Espaço do Diário do Minho

DEMAGOGIA, NÃO!
25 Jun 2019
J. M. Gonçalves de Oliveira

De uma forma simplista, podemos definir demagogia como a conduta política que intencionalmente visa agradar ao povo, envolvendo promessas ilusórias ou dificilmente realizáveis, tendo em vista apenas e só a manutenção ou a conquista do poder. É um fenómeno que nos dias de hoje está a alastrar e a corroer regimes democráticos, levando ao governo de alguns países formações populistas com agendas verdadeiramente fascizantes. Já Aristóteles, ilustre filósofo grego (384 – 322 a. C), no livro “A Política”, se refere à demagogia como a corrupção da democracia.

Na realidade, se reparamos na ascensão de algumas destas organizações na Áustria, na Hungria e mais recentemente em Itália, mais do que dizer que estamos a assistir a uma profunda reconfiguração política um pouco por toda a Europa, é preciso saber interpretar os sinais dos tempos e não esquecer os ensinamentos da História.

Interpretar os sinais dos tempos procurando as causas que estão na génese do descontentamento, do desencanto, da frustração e até de algum desespero das novas gerações, deverá ser a primeira preocupação de quem governa. São elas as primeiras a sentir na pele os efeitos da globalização e das grandes transformações sociais, económicas e políticas que esta trouxe, como também são estas pessoas para quem as agruras das guerras e as vivências de regimes ditatoriais e sanguinários não são mais do que factos longínquos e sem particular significado.

Mais do que nunca, impõe-se não esquecer os ensinamentos da História e fundamentalmente rever e refletir sobre as grandes catástrofes humanas do século XX: As duas guerras mundiais, a eclosão do nazismo na Alemanha e do fascismo em Itália e no Japão, o movimento comunista inaugurado com a revolução bolchevique na Rússia e alargado a muitos países europeus e de outros continentes, com as consequências conhecidas e onde não podem ser ocultados os muitos milhões de vítimas, tantas vezes sujeitas a horríveis sevícias e por fim cruelmente assassinadas.

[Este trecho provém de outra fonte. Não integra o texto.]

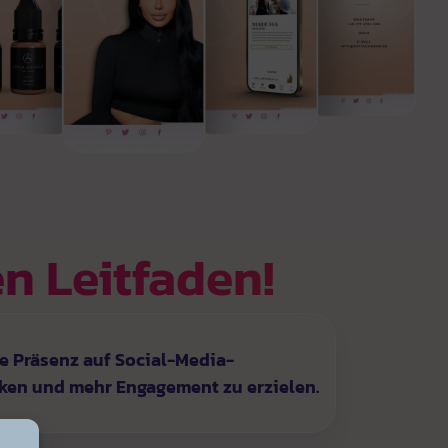
en Leitfaden!
e Präsenz auf Social-Media-
rken und mehr Engagement zu erzielen.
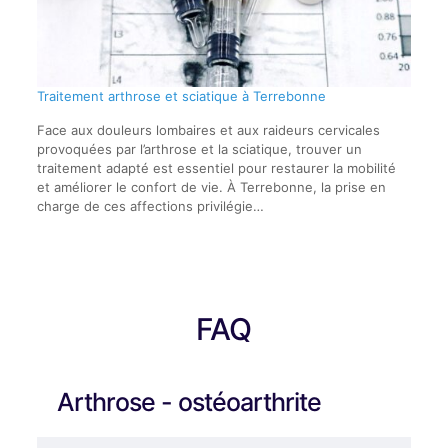
Traitement arthrose et sciatique à Terrebonne
Face aux douleurs lombaires et aux raideurs cervicales
provoquées par l’arthrose et la sciatique, trouver un
traitement adapté est essentiel pour restaurer la mobilité
et améliorer le confort de vie. À Terrebonne, la prise en
charge de ces affections privilégie…
FAQ
Arthrose - ostéoarthrite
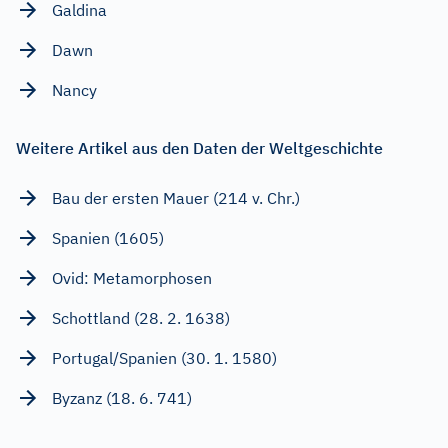
Galdina
Dawn
Nancy
Weitere Artikel aus den Daten der Weltgeschichte
Bau der ersten Mauer (214 v. Chr.)
Spanien (1605)
Ovid: Metamorphosen
Schottland (28. 2. 1638)
Portugal/Spanien (30. 1. 1580)
Byzanz (18. 6. 741)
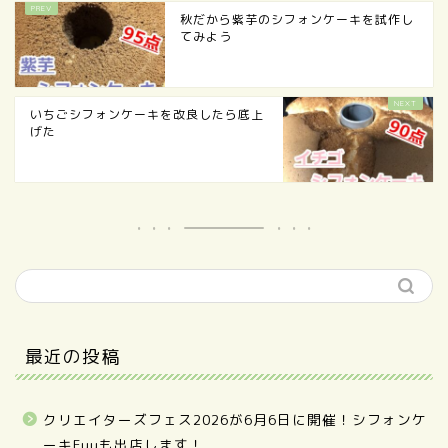
秋だから紫芋のシフォンケーキを試作し
てみよう
いちごシフォンケーキを改良したら底上
げた
最近の投稿
クリエイターズフェス2026が6月6日に開催！シフォンケ
ーキFuuも出店します！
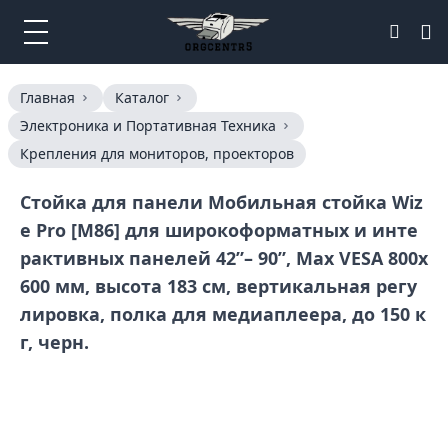
Главная
Каталог
Электроника и Портативная Техника
Крепления для мониторов, проекторов
Стойка для панели Мобильная стойка Wiz
e Pro [M86] для широкоформатных и инте
рактивных панелей 42”– 90”, Max VESA 800x
600 мм, высота 183 см, вертикальная регу
лировка, полка для медиаплеера, до 150 к
г, черн.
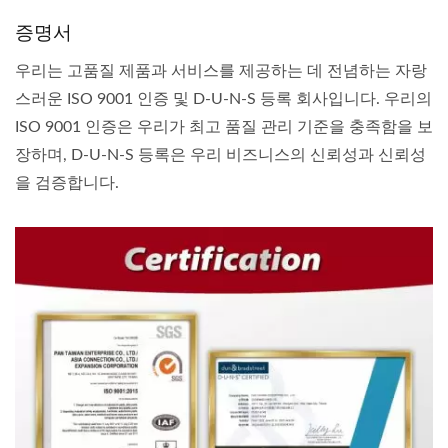
증명서
우리는 고품질 제품과 서비스를 제공하는 데 전념하는 자랑
스러운 ISO 9001 인증 및 D-U-N-S 등록 회사입니다. 우리의
ISO 9001 인증은 우리가 최고 품질 관리 기준을 충족함을 보
장하며, D-U-N-S 등록은 우리 비즈니스의 신뢰성과 신뢰성
을 검증합니다.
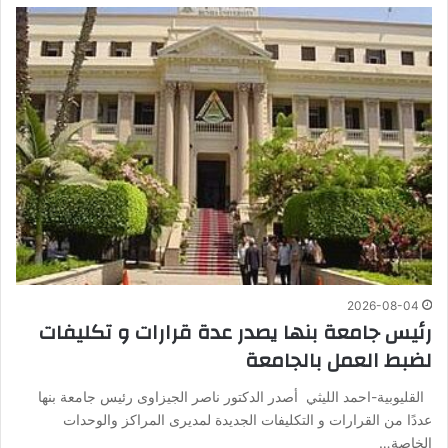
2026-08-04
رئيس جامعة بنها يصدر عدة قرارات و تكليفات
لضبط العمل بالجامعة
القليوبية-احمد الليثي أصدر الدكتور ناصر الجيزاوى رئيس جامعة بنها
عددًا من القرارات و التكليفات الجديدة لمديرى المراكز والوحدات
الخاصة…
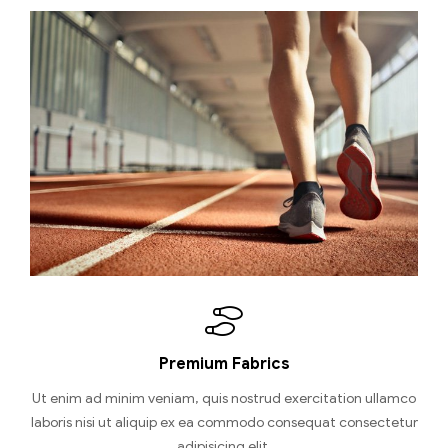
Premium Fabrics
Ut enim ad minim veniam, quis nostrud exercitation ullamco
laboris nisi ut aliquip ex ea commodo consequat consectetur
adipisicing elit,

Quer na análise das causas que levam as populações, sobretudo as mais jovens, a desprezarem a democracia abstendo-se, ou a darem o seu voto a movimentos e partidos que em última análise a pretendem destruir, quer reavivando as lições da História, sobressai sempre a demagogia como a razão principal destes verdadeiros desastres. A demagogia aparece como sendo a maneira hábil e enganadora de levar ao poder déspotas e ditadores que, mais cedo ou mais tarde, não só esquecem o valor da liberdade, como também se apressam a aniquilar os mais elementares direitos humanos.

Com clarividência e alguma perspicácia, todos seremos capazes de constatar que o mundo vive tempos conturbados. Ninguém duvida que há focos de guerra e de perigosa tensão em várias latitudes. E entre nós? Estará Portugal resguardado destas ameaças para o nosso regime democrático?

Na verdade, não tenho muitas certezas. É certo que o nosso país não tem movimentos extremistas com significativa expressão. Julgo que isso acontece, porque não tem os mesmos problemas de muitos outros países que diariamente alimentam e fazem crescer os referidos movimentos. Refiro-me em concreto ao volume de refugiados e migrantes e à crescente islamização de algumas sociedades europeias.

Acredito que estas particulares circunstâncias nos têm preservado de movimentos racistas, xenófobos e populistas. Mas será que estaremos abrigados da famigerada demagogia?

Na conjuntura atual, com o aproximar de duas importantes eleições nacionais – Regionais da Madeira e Legislativas – as tentações serão muitas e já despontaram.

Prometer o fim das taxas moderadoras nos Cuidados de Saúde Primários no SNS (lembro que as crianças e jovens, assim como os mais pobres e os beneficiários do Rendimento Social de Inserção já não pagam), quando se sabe que este mesmo serviço está deficitário em recursos materiais e humanos e tem uma dívida enorme, não será um paradoxo? Garantir aumentos salariais e anunciar muitas mais contratações para a Função Pública para o próximo ano, sobretudo numa ocasião em que fruto de condicionantes externas a economia pode descambar, não será vender ilusões e injustificadas promessas?

Neste ambiente conturbado dos nossos dias, urge estar atento e não dar crédito a quem usa a demagogia para conquistar votos a qualquer preço. É preciso distinguir quem mente de quem fala verdade.